WORK REQUEST: Show every line below where "false" can be found.

DATA SUPPLIED:

((

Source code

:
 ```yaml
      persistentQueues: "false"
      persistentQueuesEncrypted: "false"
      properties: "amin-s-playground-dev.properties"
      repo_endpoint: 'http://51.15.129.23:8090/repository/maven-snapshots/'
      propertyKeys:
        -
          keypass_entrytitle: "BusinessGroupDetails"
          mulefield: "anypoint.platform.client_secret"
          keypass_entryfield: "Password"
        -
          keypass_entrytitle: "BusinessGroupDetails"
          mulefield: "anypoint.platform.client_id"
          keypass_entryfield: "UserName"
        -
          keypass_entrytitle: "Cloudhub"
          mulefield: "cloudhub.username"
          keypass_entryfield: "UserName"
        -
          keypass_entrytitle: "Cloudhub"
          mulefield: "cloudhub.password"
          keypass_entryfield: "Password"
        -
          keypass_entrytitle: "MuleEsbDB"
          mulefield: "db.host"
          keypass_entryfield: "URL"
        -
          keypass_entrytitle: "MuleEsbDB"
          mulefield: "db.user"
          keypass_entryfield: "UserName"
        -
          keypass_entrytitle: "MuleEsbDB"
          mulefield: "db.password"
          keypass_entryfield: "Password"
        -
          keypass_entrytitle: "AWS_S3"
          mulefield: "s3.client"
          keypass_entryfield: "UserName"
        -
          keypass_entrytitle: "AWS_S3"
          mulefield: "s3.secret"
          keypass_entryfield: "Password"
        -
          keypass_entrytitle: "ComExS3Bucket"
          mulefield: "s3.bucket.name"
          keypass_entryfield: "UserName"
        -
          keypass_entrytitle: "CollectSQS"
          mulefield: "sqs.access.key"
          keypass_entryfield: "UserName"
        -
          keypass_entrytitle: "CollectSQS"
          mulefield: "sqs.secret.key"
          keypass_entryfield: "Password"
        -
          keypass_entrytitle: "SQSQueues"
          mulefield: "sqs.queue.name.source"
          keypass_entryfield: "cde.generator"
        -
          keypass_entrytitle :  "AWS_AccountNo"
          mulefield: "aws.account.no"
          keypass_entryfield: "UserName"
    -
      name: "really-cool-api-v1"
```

))

TASK RESULT:
      persistentQueues: "false"
      persistentQueuesEncrypted: "false"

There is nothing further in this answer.